Objective - To develop heat transfer and system performance information, which will assist in the selection and implementation of the best replacements for high-GWP hydrofluorocarbon (HFC) refrigerants.
What is the new technical idea? Most of the currently used HFC refrigerants will be phased out or phased down because of their relatively large global warming potential. Consequently, candidate replacement fluids must be researched and evaluated. The scope of the evaluation includes two-phase heat transfer and cycle measurements that will support the development of a prediction model for a comprehensive and fair comparison of low-GWP refrigerants. For complete characterization of new fluids, fundamental heat transfer and pressure drop measurements will be taken in a two-phase heat transfer apparatus, and cycle performance will be measured in a laboratory heat pump apparatus. The prediction model will be a new cycle simulation-based methodology that will determine refrigerant performance parameters, volumetric capacity, and coefficient of performance while accounting for the refrigerant’s thermodynamic and transfer properties. The new methodology will provide more realistic predictions of low-GWP refrigerant performance than conventional theoretical models based on refrigerant thermodynamic properties alone.
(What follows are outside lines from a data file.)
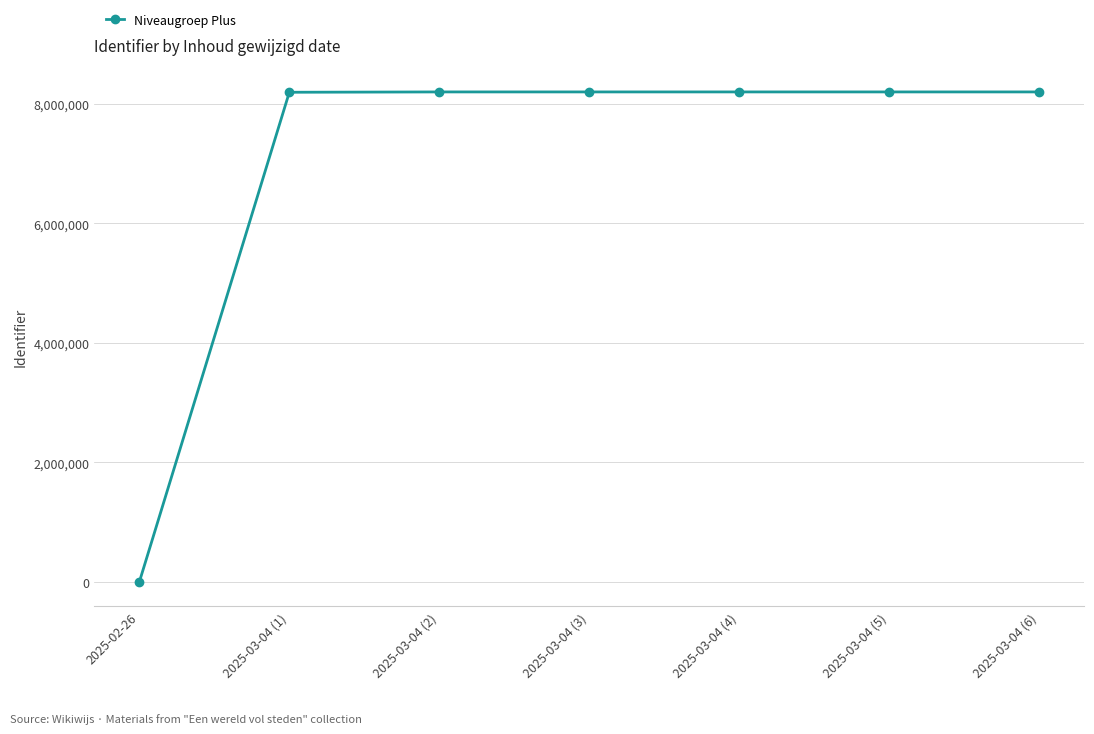

What is the label of the 1st point from the left?

2025-02-26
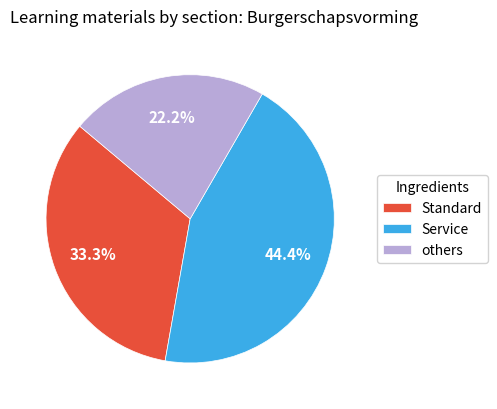

What is the smallest slice in the pie chart?

others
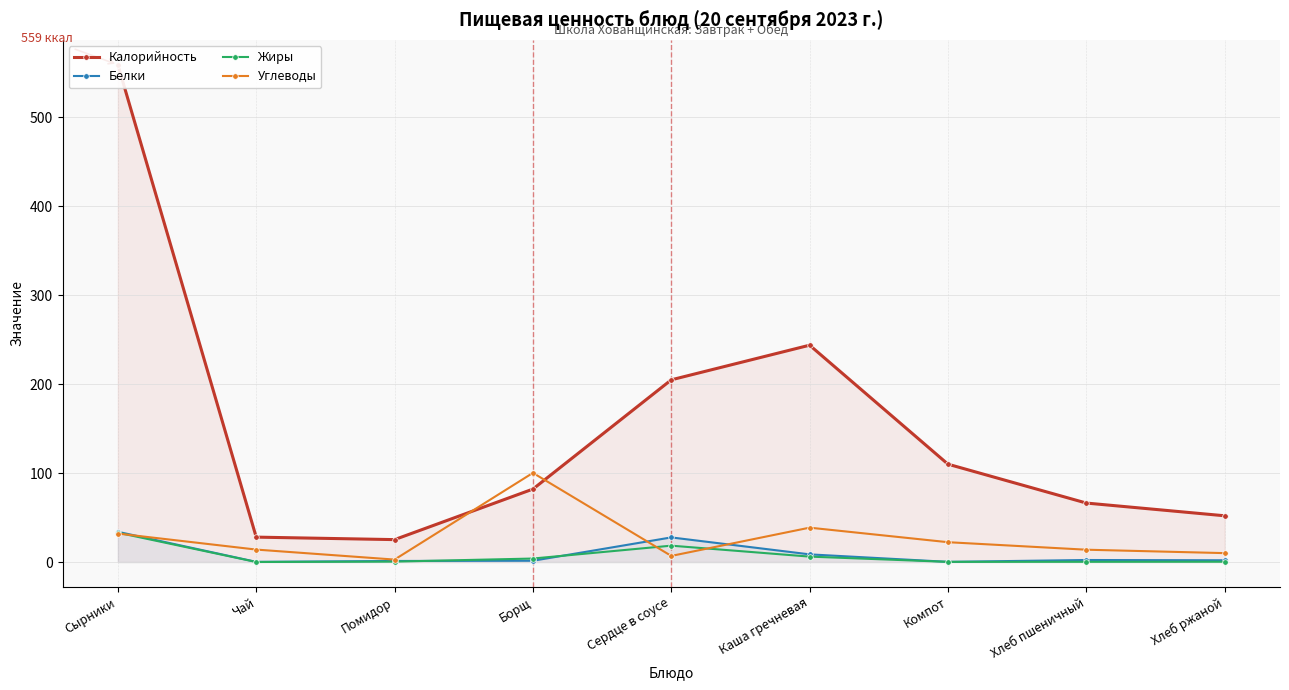

At how many categories does at least one series exceed 432?

1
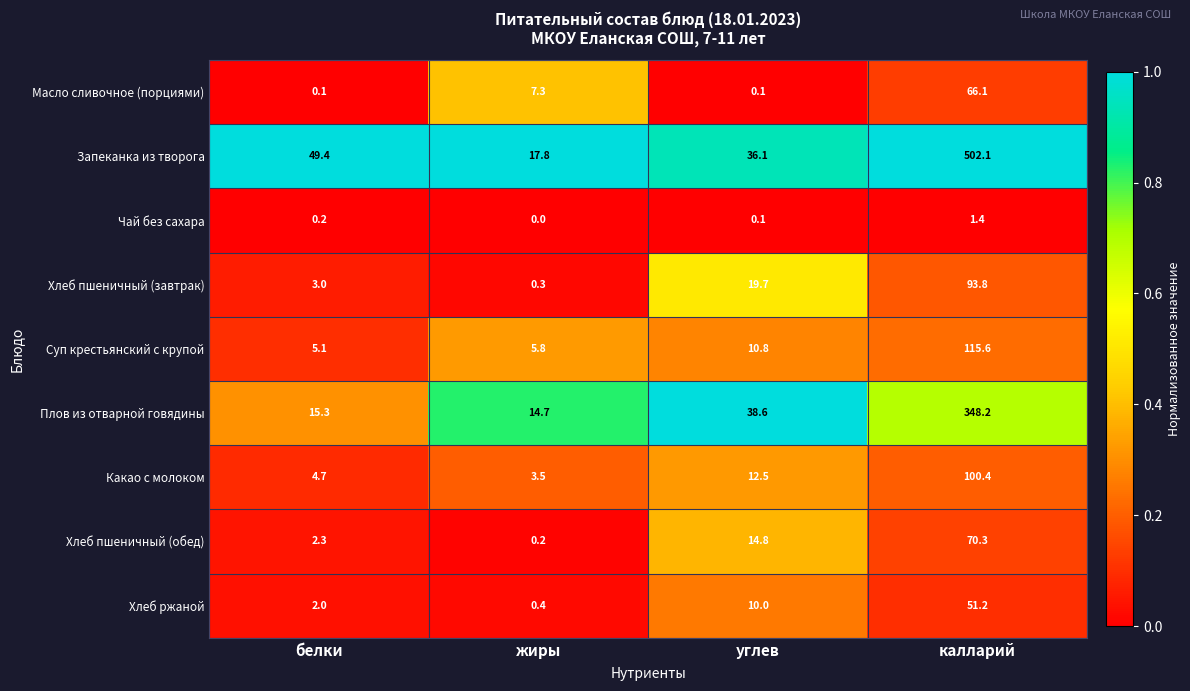

Is it true that Хлеб пшеничный (обед) equals 0.8 at белки?

False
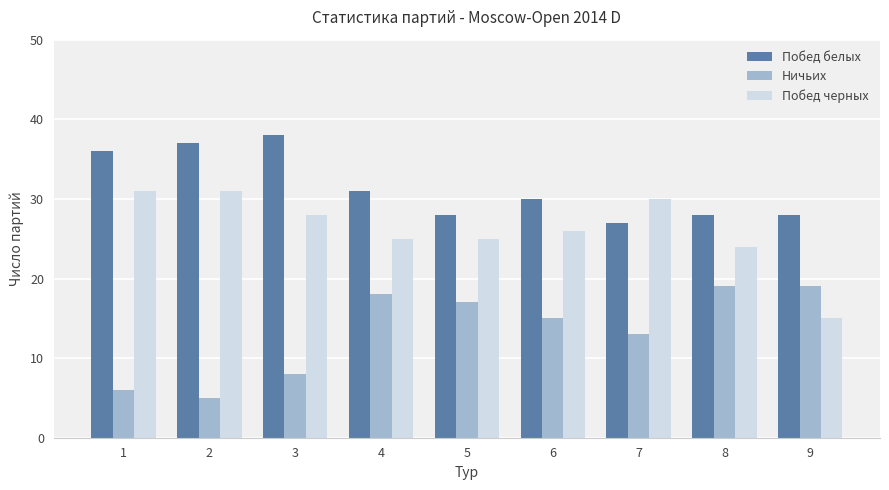

What is the minimum value for Ничьих?

5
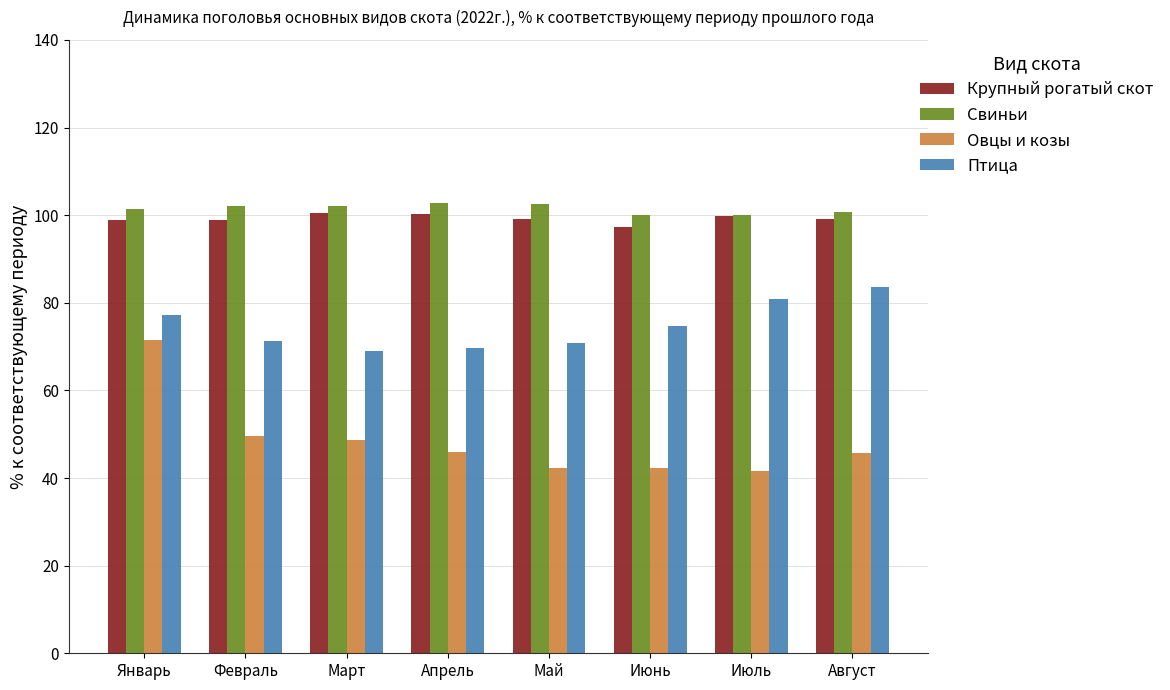

Read the Птица value at Февраль.

71.2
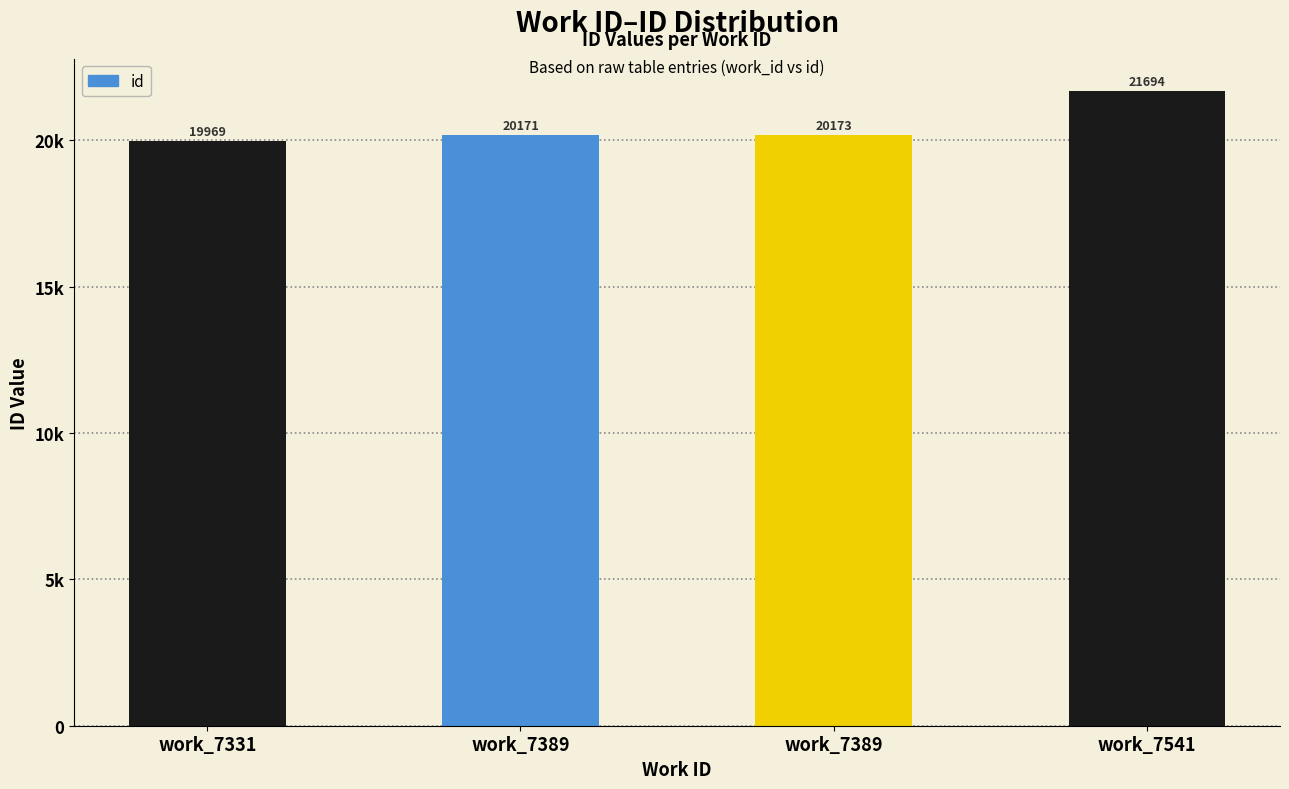

What is the maximum value shown in the chart?

21694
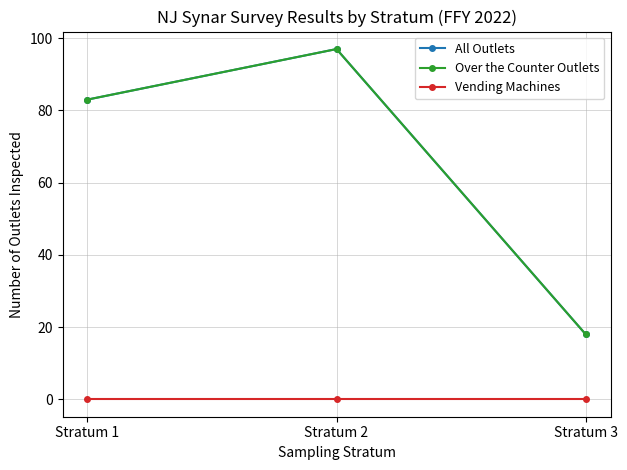

Rank the categories by Over the Counter Outlets value from lowest to highest.

Stratum 3, Stratum 1, Stratum 2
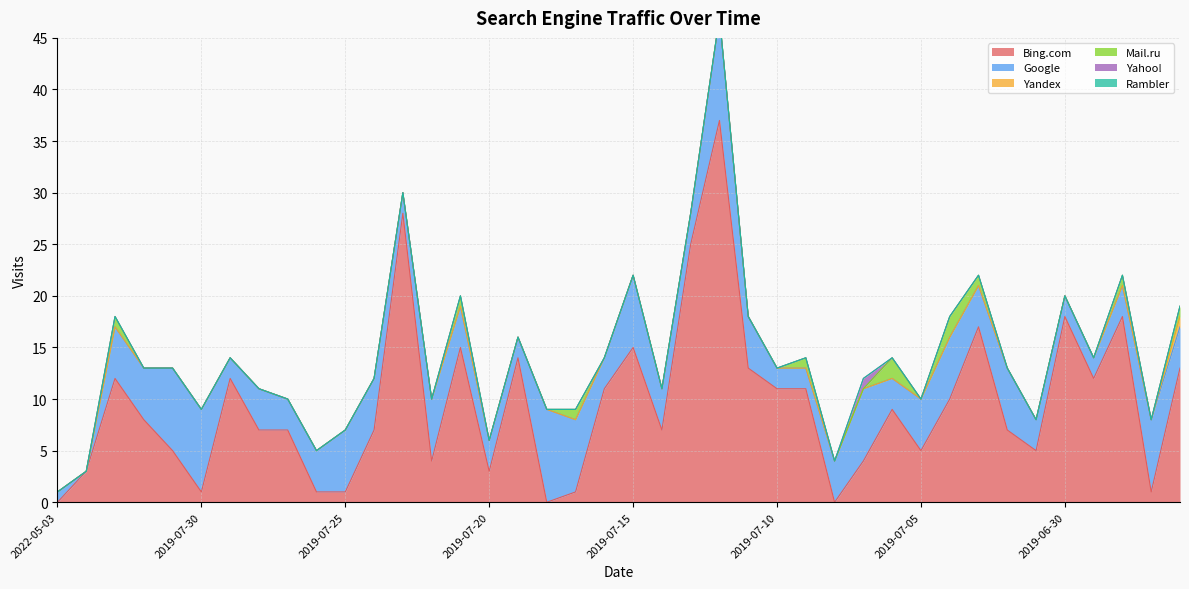

At which label does Bing.com first exceed 8?

2019-08-02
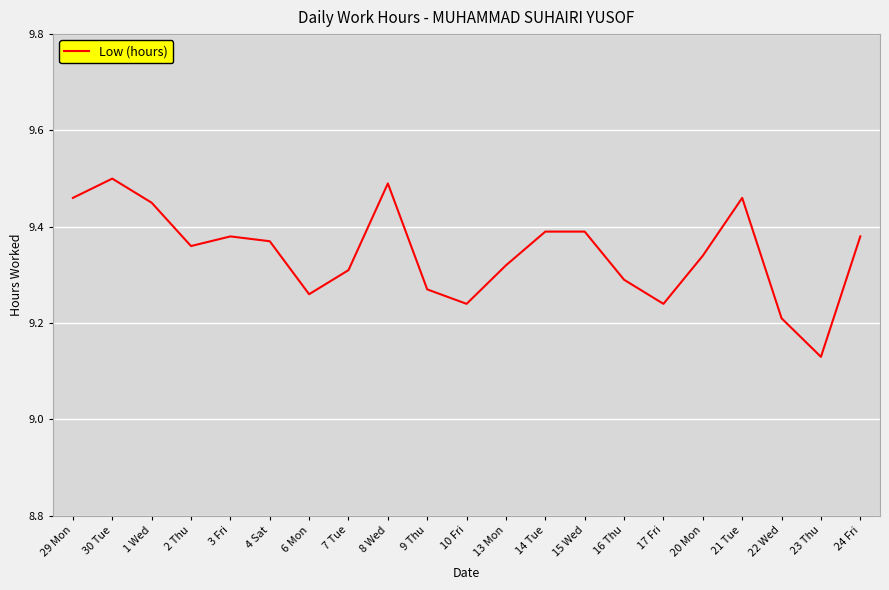

Is it true that the value at 13 Mon is 9.3?

True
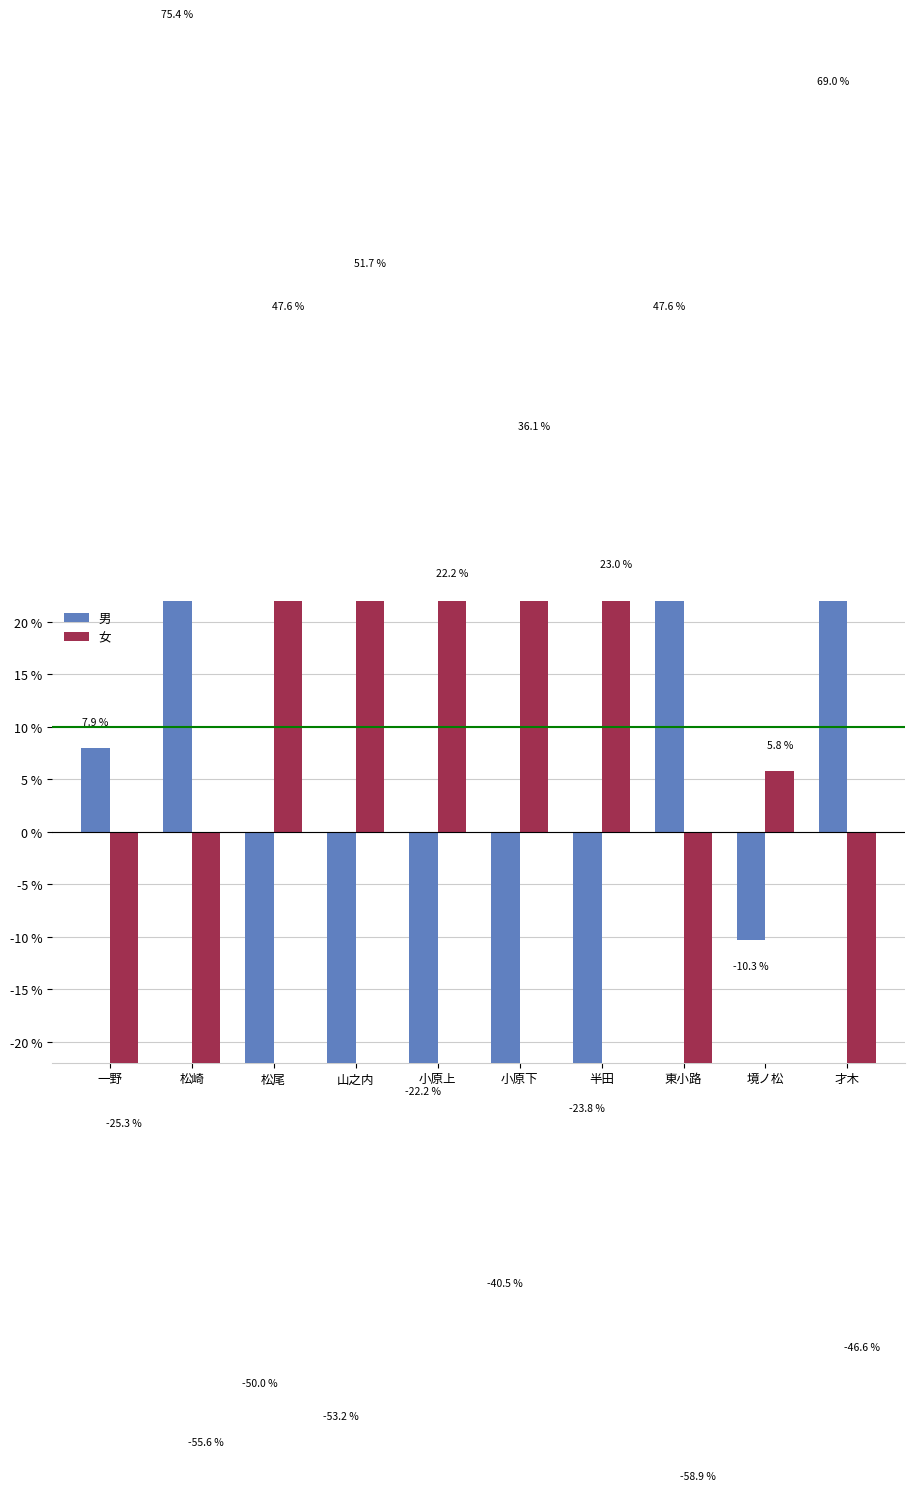

How many bars are there in each group?

2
What is the research plan? The research plan encompasses three Products. Within Product 1, the two-phase heat transfer of candidate replacements for high-GWP refrigerants will be determined. In previous project years, the apparatus was used to measure local convective-boiling and pool boiling of several low-GWP candidate refrigerants inside a micro-fin tube and on an enhanced surface, respectively. The test fluids were selected by following the guidance of U.S. refrigerant manufacturers and by theoretically evaluating the performance of 40 potential low-GWP refrigerants as identified by the Air-Conditioning, Heating, and Refrigeration Institute’s (AHRI) Low-GWP Alternative Refrigerants Evaluation Program (AREP). Three more low-GWP refrigerants will be tested during this year’s effort. For each refrigerant, roughly eighty discrete operating points will be recorded to characterize the heat flux and governing temperature difference for the database. The heat transfer measurements for low-GWP refrigerants will broaden the fluid database in the literature, which will be used to extend the validity of an existing NIST heat transfer correlation to low-GWP fluids.
NIST will be working closely with chemical manufacturers that have supplied the test refrigerants. Some of these test refrigerants may be mildly flammable having an ASHRAE 2L designation. Consequently, modifications have been made to the test rigs to safely test the 2L refrigerants.
Product 2 consists of the laboratory characterization of low-GWP refrigerants in a mini-breadboard heat pump (MB-HP). This laboratory apparatus was completely rebuilt and equipped with specialized, variable-area heat exchangers, a variable-speed compressor, and two water chillers to control the temperatures of the heat source and the heat sink. Shakedown-baseline tests with R134a were done followed by tests with the first low-GWP fluid and a second baseline fluid, R410A. The rig will be used to evaluate an additional four new low-GWP refrigerants and mixtures. These data will be used to validate the new CYCLE_D-HX model developed within this project.
The modeling element of this project (Product 3) supports two NIST Standard Reference Databases (SRDs): CYCLE_D and REFLEAK. These programs are under continuous maintenance and are upgraded, as needed, to assist the industry in the transition to new-generation refrigerants. Previous year’s efforts produced updates CYCLE_D Ver. 5.1.1 and REFLEAK Ver. 5.0. Also, developmental work took place on a new cycle model, CYCLE_D-HX, which accounts for both thermodynamic and transport properties of refrigerants. Inclusion of transport phenomena within the heat exchangers enables the analysis and optimization of the fundamental trade-off between the pressure drop penalty and refrigerant heat transfer enhancement with increasing refrigerant mass flux. The Beta version of CYCLE_D-HX has been completed with extensive testing and prepared for distribution by the Office of Data Informatics to become the third (in addition to CYCLE_D and REFLEAK) NIST Standard Reference Database supported by this project.